February 01, 2007

Wake Up, Verizon Wireless-- Your System is Coming Apart

My mobile phone service is from Verizon Wireless. They have the best network in the US, and for most of the past few years, I've been happy with them.

But in the past few months, I've noticed a weird technical flaw with the service--voice mail messages left for me can take a long time to be delivered.

Usually, messages are delivered immediately. At other times, a message has taken 30 minutes to two hours to arrive.

A business visitor told me that it took two hours for a message to arrive in her Verizon Wireless mail box.

Recently, I left messages to two others, and was puzzled at the fact that I had not been called back. Soon found the reason why. One message took over four days to be delivered to the recipient's Verizon Wireless mailbox.

The second was not delivered until after a full week. This call had gone to an AT&T subscriber.

What the hell's going on? I called Verizon, and the tech rep said it had something to do with my phone. She had me do a bunch of useless things--take the battery out, enter a code to update the software. This was silly, as the problem was not and is not in my phone--its with their system, or with whatever system links the various cell phone companies.

I don't know if these things happen outside the US, but they'll keep happening here until companies like Verizon admit they have a problem.

And today? My phone beeped, advising me that there was a voice message. But when I logged in, there was no message. Either they lost a message that was received, or they sent an erroneous message saying that one had been received.

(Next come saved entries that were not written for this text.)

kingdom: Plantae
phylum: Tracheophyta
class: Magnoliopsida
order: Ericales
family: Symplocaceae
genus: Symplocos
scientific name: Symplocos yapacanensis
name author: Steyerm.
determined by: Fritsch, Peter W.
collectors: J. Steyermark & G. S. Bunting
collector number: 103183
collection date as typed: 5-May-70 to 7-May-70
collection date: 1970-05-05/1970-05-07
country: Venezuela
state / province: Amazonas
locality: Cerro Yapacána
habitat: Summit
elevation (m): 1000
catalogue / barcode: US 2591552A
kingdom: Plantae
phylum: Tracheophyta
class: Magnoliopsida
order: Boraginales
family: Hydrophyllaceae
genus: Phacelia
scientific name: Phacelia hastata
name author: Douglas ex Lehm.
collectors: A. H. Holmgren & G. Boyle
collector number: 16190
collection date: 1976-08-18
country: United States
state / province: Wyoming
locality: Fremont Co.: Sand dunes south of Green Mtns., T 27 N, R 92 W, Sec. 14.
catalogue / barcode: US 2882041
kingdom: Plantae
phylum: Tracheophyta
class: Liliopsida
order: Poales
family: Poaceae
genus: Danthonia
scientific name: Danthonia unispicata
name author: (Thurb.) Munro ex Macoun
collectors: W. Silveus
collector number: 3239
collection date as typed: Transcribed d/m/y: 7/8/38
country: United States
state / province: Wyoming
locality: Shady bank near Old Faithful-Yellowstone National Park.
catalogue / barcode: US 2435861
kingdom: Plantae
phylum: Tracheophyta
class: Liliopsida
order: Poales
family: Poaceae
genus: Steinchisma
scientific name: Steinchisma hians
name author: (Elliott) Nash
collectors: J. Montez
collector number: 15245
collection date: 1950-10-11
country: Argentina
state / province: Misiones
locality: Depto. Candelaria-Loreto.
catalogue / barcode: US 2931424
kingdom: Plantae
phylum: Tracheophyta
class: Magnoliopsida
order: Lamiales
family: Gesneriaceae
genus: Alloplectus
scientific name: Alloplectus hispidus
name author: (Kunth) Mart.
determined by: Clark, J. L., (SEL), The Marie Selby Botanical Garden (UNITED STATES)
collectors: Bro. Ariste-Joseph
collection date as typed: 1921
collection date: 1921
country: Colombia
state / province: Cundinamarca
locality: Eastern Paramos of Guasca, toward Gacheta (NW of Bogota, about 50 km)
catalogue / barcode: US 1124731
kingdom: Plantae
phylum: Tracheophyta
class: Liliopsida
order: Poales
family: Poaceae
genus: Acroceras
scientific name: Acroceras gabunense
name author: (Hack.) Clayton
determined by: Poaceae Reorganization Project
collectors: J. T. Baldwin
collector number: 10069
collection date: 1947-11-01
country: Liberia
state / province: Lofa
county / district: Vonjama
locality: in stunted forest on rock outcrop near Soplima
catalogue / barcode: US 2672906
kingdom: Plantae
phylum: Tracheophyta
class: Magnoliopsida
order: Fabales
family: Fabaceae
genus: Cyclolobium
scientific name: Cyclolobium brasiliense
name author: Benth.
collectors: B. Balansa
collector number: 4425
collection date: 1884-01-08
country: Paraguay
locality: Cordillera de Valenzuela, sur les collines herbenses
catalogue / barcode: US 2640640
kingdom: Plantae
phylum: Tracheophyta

Something's wrong, Verizon.

1 comment:

Anonymous said...

We in New Jersey have the same issue of Voice Messages not being received very promptly. A message from last Friday just arrived today and another from over 24 hours ago showed up as well. I think Verizon used to attach a date/time comment to message so you'd know when it was made, but this has been gone for a quite a while. Obviously, they wouldn't want to document how screwed up the message system is.